- Do you have to worry about the file that's named being a symlink to a file somewhere else in the file system?
- Do you have to worry about the file that's named being one of multiple links to an inode (
st_nlink > 1
).
- Do you need to worry about extended attributes?
- Do you need to worry about ACLs?
- Does the user ID and group IDs of the current process permit the process to write in the directory where the file is stored?
- Is there enough disk space available for both the old and the new files on the same file system?
Each of these issues complicates the operation.
Symlinks are relatively easy to deal with; you simply need to establish the realpath()
to the actual file and do file creation operations in the directory containing the real path to the file. From here on, they're a non-issue.
In the simplest case, where the user (process) running the operation owns the file and the directory where the file is stored, can set the group on the file, the file has no hard links, ACLs or extended attributes, and there's enough space available, then you can get atomic operation with more or less the sequence outlined in the question — you'd do group and permission setting before executing the atomic rename()
operation.
There is an outside risk of TOCTOU — time of check, time of use — problems with file attributes. If a link is added between the time when it is determined that there are no links and the rename operation, then the link is broken.
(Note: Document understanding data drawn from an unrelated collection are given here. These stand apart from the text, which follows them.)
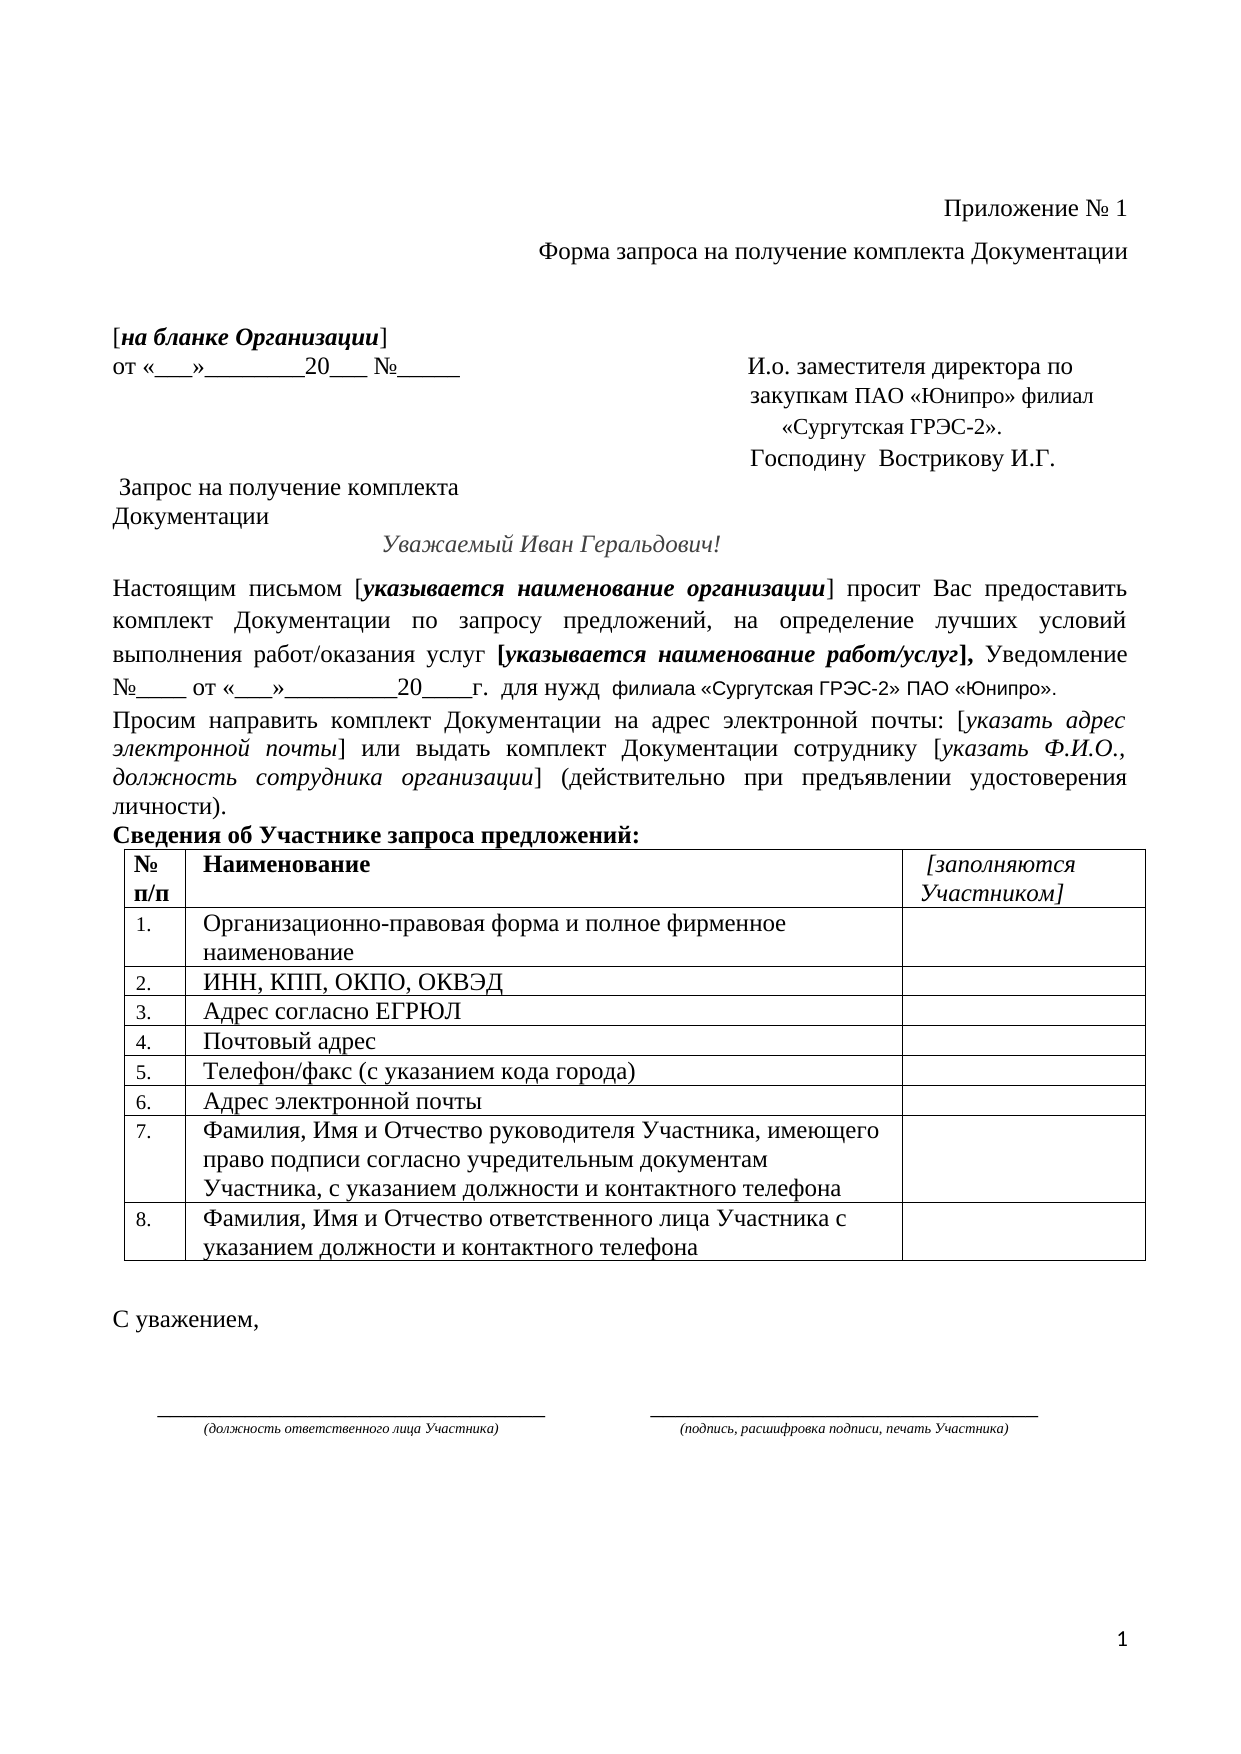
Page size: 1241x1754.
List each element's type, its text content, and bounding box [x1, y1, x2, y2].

text Господину Вострикову И.Г. [112, 443, 1128, 472]
table_header [заполняются Участником] [903, 850, 1145, 907]
text от «___»________20___ №_____ И.о. заместителя директора по [112, 351, 1128, 380]
table_cell [903, 1056, 1145, 1085]
table_cell [903, 1116, 1145, 1202]
subtitle Документации [112, 501, 1128, 529]
table_header Наименование [186, 850, 902, 907]
table_header № п/п [125, 850, 185, 907]
table_header _______________________________ (должность ответственного лица Участника) [113, 1391, 592, 1448]
table_cell Фамилия, Имя и Отчество ответственного лица Участника с указанием должности и контактного телефона [186, 1203, 902, 1260]
table_cell [903, 1026, 1145, 1055]
table_cell Телефон/факс (с указанием кода города) [186, 1056, 902, 1085]
table_cell [125, 1056, 185, 1085]
subtitle Уважаемый Иван Геральдович! [112, 529, 1128, 558]
table_cell Адрес согласно ЕГРЮЛ [186, 996, 902, 1025]
table_cell [903, 996, 1145, 1025]
table_cell [125, 996, 185, 1025]
table_cell Адрес электронной почты [186, 1086, 902, 1114]
table_cell [125, 1116, 185, 1202]
table_cell [125, 908, 185, 966]
table_cell [125, 967, 185, 995]
table_cell [903, 967, 1145, 995]
table_cell ИНН, КПП, ОКПО, ОКВЭД [186, 967, 902, 995]
text Сведения об Участнике запроса предложений: [112, 820, 1128, 848]
text Запрос на получение комплекта [112, 472, 1128, 501]
table_cell [125, 1086, 185, 1114]
table_cell [125, 1203, 185, 1260]
text Приложение № 1 [112, 193, 1128, 222]
table_cell Организационно-правовая форма и полное фирменное наименование [186, 908, 902, 966]
table_cell [903, 1086, 1145, 1114]
text [на бланке Организации] [112, 322, 1128, 351]
text Форма запроса на получение комплекта Документации [112, 236, 1128, 265]
text закупкам ПАО «Юнипро» филиал [112, 380, 1128, 409]
table_cell Фамилия, Имя и Отчество руководителя Участника, имеющего право подписи согласно учредительным документам Участника, с указанием должности и контактного телефона [186, 1116, 902, 1202]
table_cell [903, 908, 1145, 966]
table_header _______________________________ (подпись, расшифровка подписи, печать Участника) [592, 1391, 1098, 1448]
text Просим направить комплект Документации на адрес электронной почты: [указать адрес электронной почты] или выдать комплект Документации сотруднику [указать Ф.И.О., должность сотрудника организации] (действительно при предъявлении удостоверения личности). [112, 705, 1128, 820]
text С уважением, [112, 1304, 1128, 1333]
table_cell [903, 1203, 1145, 1260]
table_cell [125, 1026, 185, 1055]
table_cell Почтовый адрес [186, 1026, 902, 1055]
text «Сургутская ГРЭС-2». [112, 413, 1128, 439]
text Настоящим письмом [указывается наименование организации] просит Вас предоставить комплект Документации по запросу предложений, на определение лучших условий выполнения работ/оказания услуг [указывается наименование работ/услуг], Уведомление №____ от «___»_________20____г. для нужд филиала «Сургутская ГРЭС-2» ПАО «Юнипро». [112, 573, 1128, 700]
If the owner or group or permissions on the file change between the time when they're checked and set on the new file, then the changes are lost. You could reduce the risk of that by breaking atomicity but renaming the old file to a temporary name, renaming the new file to the original name, and rechecking the attributes on the renamed old file before deleting it. That is probably an unnecessary complication for most people, most of the time.
If the target file has multiple hard links to it and those links must be preserved, or if the file has ACLs or extended attributes and you don't wish to work out how to copy those to the new file, then you might consider something along the lines of:
- write the output to a named temporary file in the same directory as the target file;
- copy the old (target) file to another named temporary file in the same directory as the target;
- if anything goes wrong during steps 1 or 2, abandon the operation with no damage done;
- ignoring signals as much as possible, copy the new file over the old file;
- if anything goes wrong during step 4, you can recover from the extra backup made in step 2;
- if anything goes wrong in step 5, report the file names (new file, backup of original file, broken file) for the user to clean up;
- clean up the temporary output file and the backup file.
Clearly, this loses all pretense at atomicity, but it does preserve links, owner, group, permissions, ACLS, extended attributes. It also requires more space — if the file doesn't change size significantly, it requires 3 times the space of the original file (formally, it needs size(old) + size(new) + max(size(old), size(new))
blocks). In its favour is that it is recoverable even if something goes wrong during the final copy — even a stray SIGKILL — as long as the temporary files have known names (the names can be determined).
Automatic recovery from SIGKILL probably isn't feasible. A SIGSTOP signal could be problematic too; a lot could happen while the process is stopped.
I hope it goes without saying that errors must be detected and handled carefully with all the system calls used.
If there isn't enough space on the target file system for all the copies of the files, or if the process cannot create files in the target directory (even though it can modify the original file), you have to consider what the alternatives are. Can you identify another file system with enough space? If there isn't enough space anywhere for both the old and the new file, you clearly have major issues — irresolvable ones for anything approaching atomicity.
The answer by Nominal Animal mentions Linux capabilities. Since the question is tagged POSIX and not Linux, it isn't clear whether those are applicable to you. However, if they can be used, then CAP_LEASE
sounds useful.
- How crucial is atomicity vs accuracy?
- How crucial is POSIX compliance vs working on Linux (or any other specific POSIX implementation)?